===== Study material

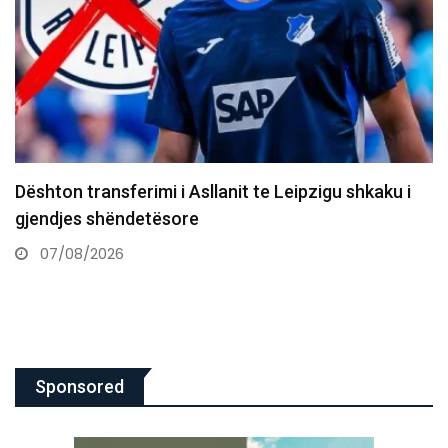
10 vjet nga e arta historike e Majlinda Kelmendit
në…
07/08/2026
Sponsored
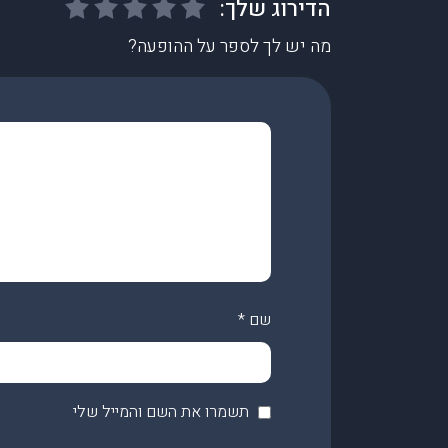
מה יש לך לספר על ההופעה?
שם
*
תשמרו את השם והמייל שלי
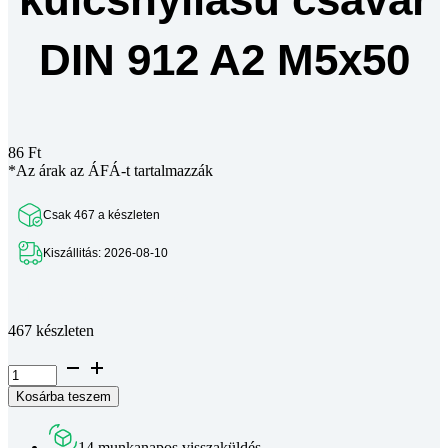
DIN 912 A2 M5x50
86
Ft
*Az árak az ÁFÁ-t tartalmazzák
Csak 467 a készleten
Kiszállitás: 2026-08-10
Teljes leírás megtekintése
467 készleten
Hengeres
fejű
Kosárba teszem
belső
kulcsnyílású
csavar
14 munkanapos visszaküldés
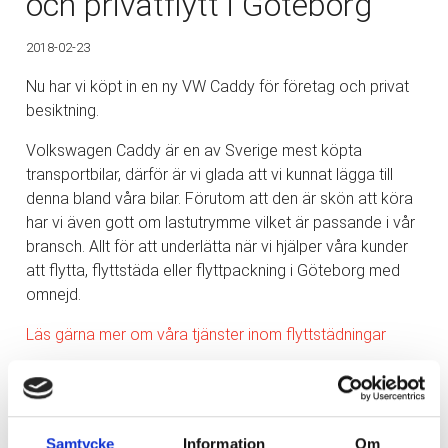
och privatflytt i Göteborg
2018-02-23
Nu har vi köpt in en ny VW Caddy för företag och privat
besiktning.
Volkswagen Caddy är en av Sverige mest köpta
transportbilar, därför är vi glada att vi kunnat lägga till
denna bland våra bilar. Förutom att den är skön att köra
har vi även gott om lastutrymme vilket är passande i vår
bransch. Allt för att underlätta när vi hjälper våra kunder
att flytta, flyttstäda eller flyttpackning i Göteborg med
omnejd.
Läs gärna mer om våra tjänster inom flyttstädningar
Samtycke
Information
Om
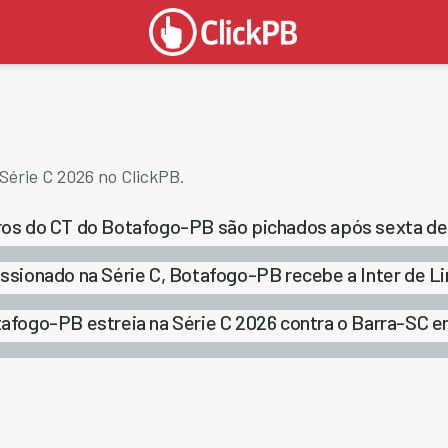
Série C 2026 no ClickPB.
os do CT do Botafogo-PB são pichados após sexta der
ssionado na Série C, Botafogo-PB recebe a Inter de L
afogo-PB estreia na Série C 2026 contra o Barra-SC e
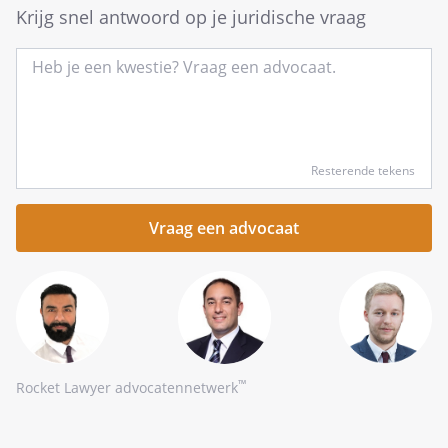
Krijg snel antwoord op je juridische vraag
Type
Resterende tekens
hier
kort
je
vraag
™
Rocket Lawyer advocatennetwerk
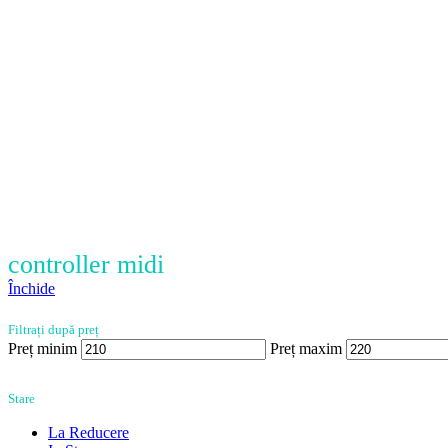
controller midi
Închide
Filtrați după preț
Preț minim
Preț maxim
Stare
La Reducere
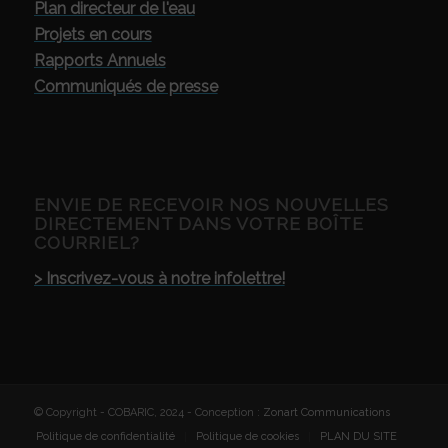
Plan directeur de l'eau
Projets en cours
Rapports Annuels
Communiqués de presse
ENVIE DE RECEVOIR NOS NOUVELLES
DIRECTEMENT DANS VOTRE BOÎTE
COURRIEL?
> Inscrivez-vous à notre infolettre!
© Copyright - COBARIC, 2024 - Conception :
Zonart Communications
Politique de confidentialité
Politique de cookies
PLAN DU SITE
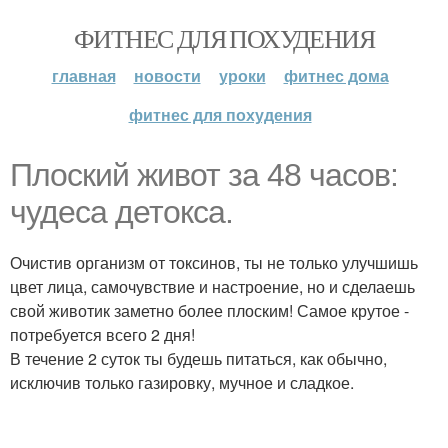
ФИТНЕС ДЛЯ ПОХУДЕНИЯ
главная
новости
уроки
фитнес дома
фитнес для похудения
Плоский живот за 48 часов:
чудеса детокса.
Очистив организм от токсинов, ты не только улучшишь
цвет лица, самочувствие и настроение, но и сделаешь
свой животик заметно более плоским! Самое крутое -
потребуется всего 2 дня!
В течение 2 суток ты будешь питаться, как обычно,
исключив только газировку, мучное и сладкое.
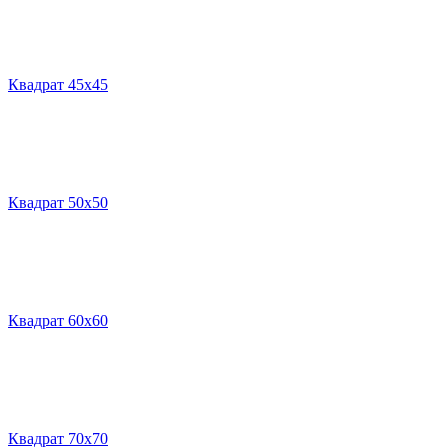
Квадрат 45х45
Квадрат 50х50
Квадрат 60х60
Квадрат 70х70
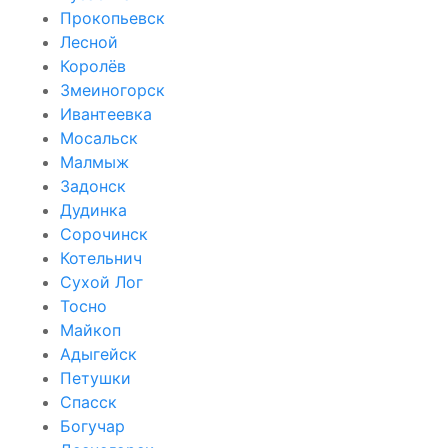
Прокопьевск
Лесной
Королёв
Змеиногорск
Ивантеевка
Мосальск
Малмыж
Задонск
Дудинка
Сорочинск
Котельнич
Сухой Лог
Тосно
Майкоп
Адыгейск
Петушки
Спасск
Богучар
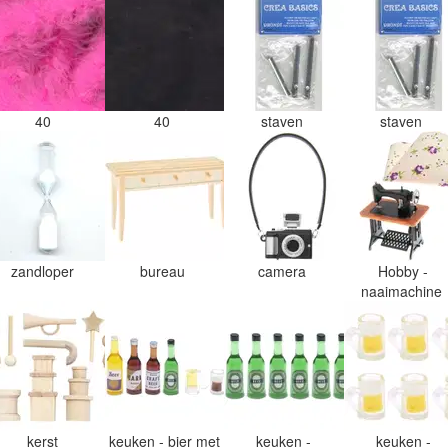
40
40
staven
staven
zandloper
bureau
camera
Hobby -
naaimachine
kerst
keuken - bier met
keuken -
keuken -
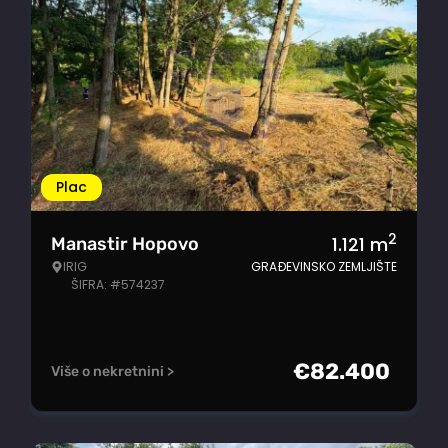
Plac
2
1.121
m
Manastir Hopovo
IRIG
GRAĐEVINSKO ZEMLJIŠTE
ŠIFRA: #574237
€
82.400
Više o nekretnini >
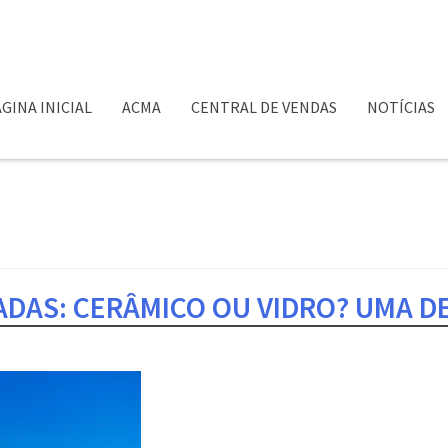
GINA INICIAL
ACMA
CENTRAL DE VENDAS
NOTÍCIAS
DAS: CERÂMICO OU VIDRO? UMA D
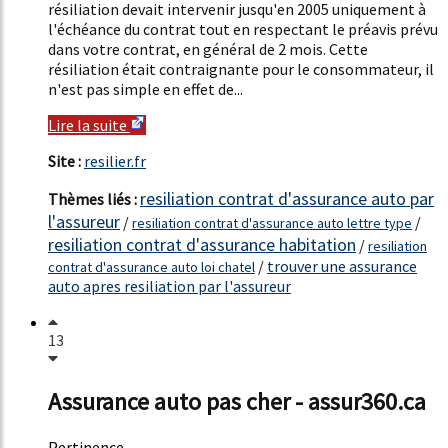
résiliation devait intervenir jusqu'en 2005 uniquement à
l'échéance du contrat tout en respectant le préavis prévu
dans votre contrat, en général de 2 mois. Cette
résiliation était contraignante pour le consommateur, il
n'est pas simple en effet de...
Lire la suite
Site :
resilier.fr
resiliation contrat d'assurance auto par
Thèmes liés :
l'assureur
/
/
resiliation contrat d'assurance auto lettre type
resiliation contrat d'assurance habitation
/
resiliation
/
trouver une assurance
contrat d'assurance auto loi chatel
auto apres resiliation par l'assureur
13
Assurance auto pas cher - assur360.ca
Pertinence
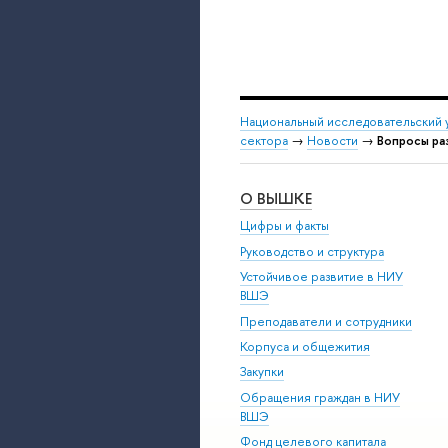
Национальный исследовательский 
сектора
→
Новости
→
Вопросы ра
О ВЫШКЕ
Цифры и факты
Руководство и структура
Устойчивое развитие в НИУ
ВШЭ
Преподаватели и сотрудники
Корпуса и общежития
Закупки
Обращения граждан в НИУ
ВШЭ
Фонд целевого капитала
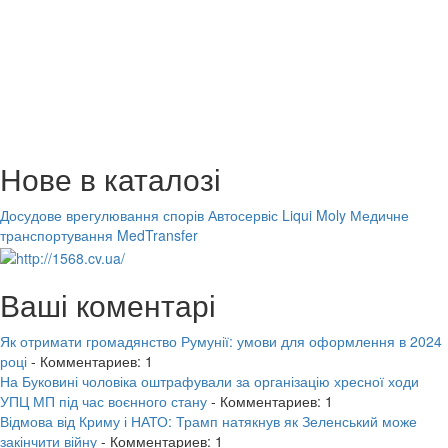
Нове в каталозі
Досудове врегулювання спорів
Автосервіс Liqui Moly
Медичне
транспортування MedTransfer
Ваші коментарі
Як отримати громадянство Румунії: умови для оформлення в 2024
році
- Комментариев: 1
На Буковині чоловіка оштрафували за організацію хресної ходи
УПЦ МП під час воєнного стану
- Комментариев: 1
Відмова від Криму і НАТО: Трамп натякнув як Зеленський може
закінчити війну
- Комментариев: 1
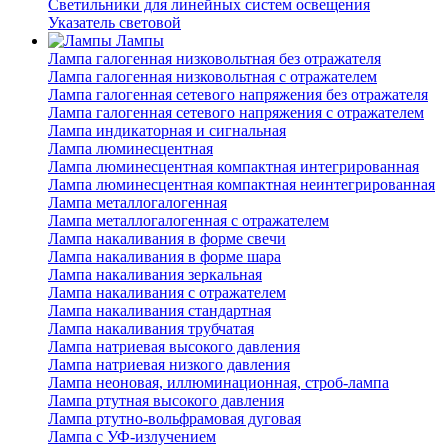
Светильники для линейных систем освещения
Указатель световой
Лампы
Лампа галогенная низковольтная без отражателя
Лампа галогенная низковольтная с отражателем
Лампа галогенная сетевого напряжения без отражателя
Лампа галогенная сетевого напряжения с отражателем
Лампа индикаторная и сигнальная
Лампа люминесцентная
Лампа люминесцентная компактная интегрированная
Лампа люминесцентная компактная неинтегрированная
Лампа металлогалогенная
Лампа металлогалогенная с отражателем
Лампа накаливания в форме свечи
Лампа накаливания в форме шара
Лампа накаливания зеркальная
Лампа накаливания с отражателем
Лампа накаливания стандартная
Лампа накаливания трубчатая
Лампа натриевая высокого давления
Лампа натриевая низкого давления
Лампа неоновая, иллюминационная, строб-лампа
Лампа ртутная высокого давления
Лампа ртутно-вольфрамовая дуговая
Лампа с УФ-излучением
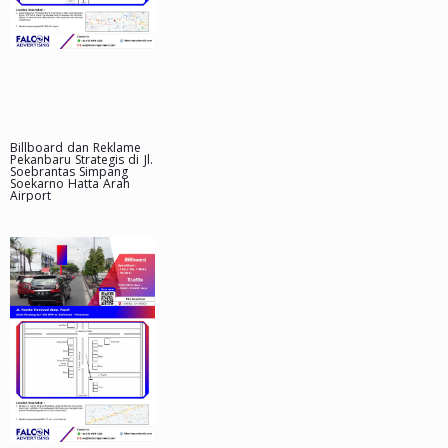
Billboard dan Reklame
Pekanbaru Strategis di Jl.
Soebrantas Simpang
Soekarno Hatta Arah
Airport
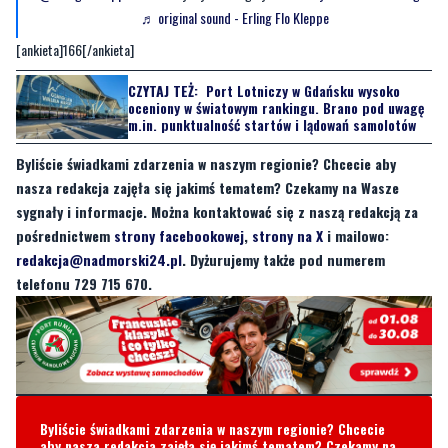
♬ original sound - Erling Flo Kleppe
[ankieta]166[/ankieta]
CZYTAJ TEŻ:
Port Lotniczy w Gdańsku wysoko
oceniony w światowym rankingu. Brano pod uwagę
m.in. punktualność startów i lądowań samolotów
Byliście świadkami zdarzenia w naszym regionie? Chcecie aby
nasza redakcja zajęła się jakimś tematem? Czekamy na Wasze
sygnały i informacje. Można kontaktować się z naszą redakcją za
pośrednictwem
strony facebookowej
,
strony na X
i mailowo:
redakcja@nadmorski24.pl
. Dyżurujemy także pod numerem
telefonu 729 715 670.
Byliście świadkami zdarzenia w naszym regionie? Chcecie
aby nasza redakcja zajęła się jakimś tematem? Czekamy na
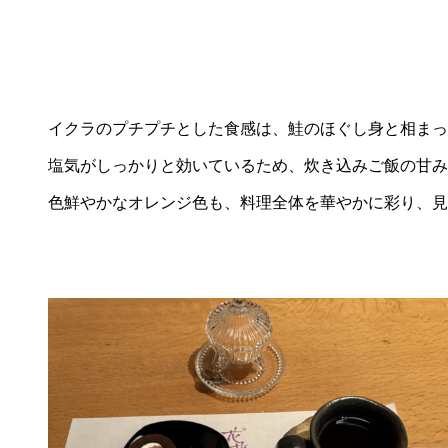
イクラのプチプチとした食感は、鮭のほぐし身と相まっ
塩気がしっかりと効いているため、炊き込みご飯の甘み
色鮮やかなオレンジ色も、料理全体を華やかに彩り、見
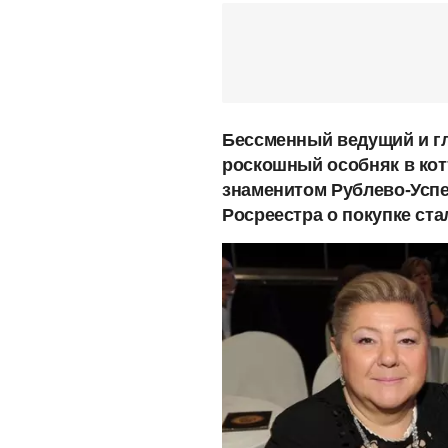
Бессменный ведущий и г
роскошный особняк в котт
знаменитом Рублево-Усп
Росреестра о покупке ст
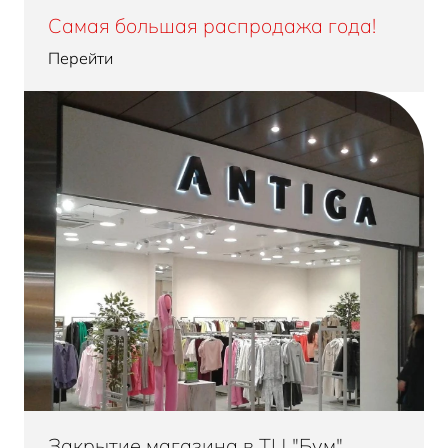
Самая большая распродажа года!
Перейти
Закрытие магазина в ТЦ "Бум"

==========

Copy all lines from the material that hold "низковольтная".

Answer to this task:
Лампа галогенная низковольтная без отражателя
Лампа галогенная низковольтная с отражателем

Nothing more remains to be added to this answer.